What does ETL mean?
ETL stands for Extract, Transform, and Load. This describes the process by which we bring your data into your data warehouse and prep it for populating the Schoolzilla dashboards.
What does the ETL process look like?
First, we connect to your data source and copy data into your data warehouse. For student information systems, that's often done through a direct database connection (ODBC) or an application programming interface (API). For assessments, this is commonly done through a file upload to My Data, or a file drop from the vendor.
After loading the data into our "raw" schema, we transform the data with our connector code into our "staged" format. This serves to standardize your data across sources. For example, our Illuminate Data and Assessment connector code transforms Illuminate Benchmark data into the "staged" tables so it can sit alongside your state test score data.
"Staged" data is a consolidated, clean and organized copy of raw data. During staging Schoolzilla's data team:
- Consolidates data from multiple source systems
- Changes data types
- Conventionalizes field names
- Performs simple calculations
- Applies a number of gate keeping rules to identify, drop and document invalid rows of data.
Lastly, we convert the "staged" data into our star schema in the "dw" tables, comprising dimension and fact tables.
What is a star schema?
In data warehousing, a star schema is a dimensional model in which data are organized into facts and dimensions. A star schema is diagrammed by surrounding each fact with its associated dimensions resembling a star.
Why does Schoolzilla structure data this way?

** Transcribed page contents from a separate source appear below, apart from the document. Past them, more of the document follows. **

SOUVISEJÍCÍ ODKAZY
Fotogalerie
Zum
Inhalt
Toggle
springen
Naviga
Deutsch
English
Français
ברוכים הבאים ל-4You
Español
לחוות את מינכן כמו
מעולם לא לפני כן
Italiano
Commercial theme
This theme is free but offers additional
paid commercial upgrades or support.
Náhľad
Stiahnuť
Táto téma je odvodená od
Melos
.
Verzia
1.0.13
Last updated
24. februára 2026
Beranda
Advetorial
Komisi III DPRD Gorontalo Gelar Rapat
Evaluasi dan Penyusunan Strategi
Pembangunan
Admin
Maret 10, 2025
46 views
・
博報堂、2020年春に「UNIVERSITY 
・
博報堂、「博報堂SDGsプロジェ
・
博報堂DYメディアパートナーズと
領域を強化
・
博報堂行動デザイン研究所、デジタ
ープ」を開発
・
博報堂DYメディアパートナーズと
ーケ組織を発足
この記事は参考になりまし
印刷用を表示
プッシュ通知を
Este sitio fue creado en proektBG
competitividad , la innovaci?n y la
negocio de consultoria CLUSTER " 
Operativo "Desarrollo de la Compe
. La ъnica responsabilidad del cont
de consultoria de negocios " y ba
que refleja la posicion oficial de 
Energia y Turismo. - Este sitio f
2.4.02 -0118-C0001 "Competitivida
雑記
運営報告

Schoolzilla chose to structure data blocks in this fashion because it is optimal for querying large data sets. A star schema supports rapid aggregations of the measures stored in the fact table and can be easily filtered and grouped by the dimension tables. For example, the data relationships in the Test Scores star schema (one piece of the Achievement Data Block) depicted above allows you to easily average test scores for a specific test by school or grade level and filter for a particular school year.
This data structure also works well with Tableau and other data visualization tools!
What are dimension tables (dims)?
Dimension tables store attributes or reference information about a measurable event. Every row of data in a dimension table includes a unique key to link the data in that dimension table to a fact table.
Examples:
-
dimSchool: Up-to-date data about schools in your system. Data includes: contact information, school level (elementary, middle, etc.), and school rating.
-
dimStudent: Up-to-date data about your students. Data includes: addresses, demographic data, school enrollment data, and grade level. (Note: dimStudent in the student achievement data block only includes students for which we have testing data.)
What are fact tables (facts)?
A fact table stores the measures (or facts) of a given event. Events can be assessments, daily or class attendance, behavior, an observation, etc. Measures are the quantitative or factual data associated with the event. Measures are numeric and answer how much or how many. For example, a test score is the measurement associated with an assessment event. Some events, such as behavior events, will only have the "Number of Records" as a measurement. In these cases the number of records measurement indicates how many events occurred (e.g. the count of behavior incidents).
Fact tables also include unique keys in each row to tie the measurement of an event to the dimensions associated with that event. After joining to dimension tables, data in a fact table can be filtered or grouped by various combinations of attributes in the dimension tables.
Other dims and facts explained:
- dimSchoolCalendar: This is a large calendar template in table form that use as a reference for school-specific dates such as first and last days of school, test dates, etc.
- dimStudentPersonalized and dimSchoolPersonalized: The dimStudentPersonalized and dimSchoolPersonalized tables are available to personalize reports so teachers/school leaders see only data for students enrolled in their courses/school.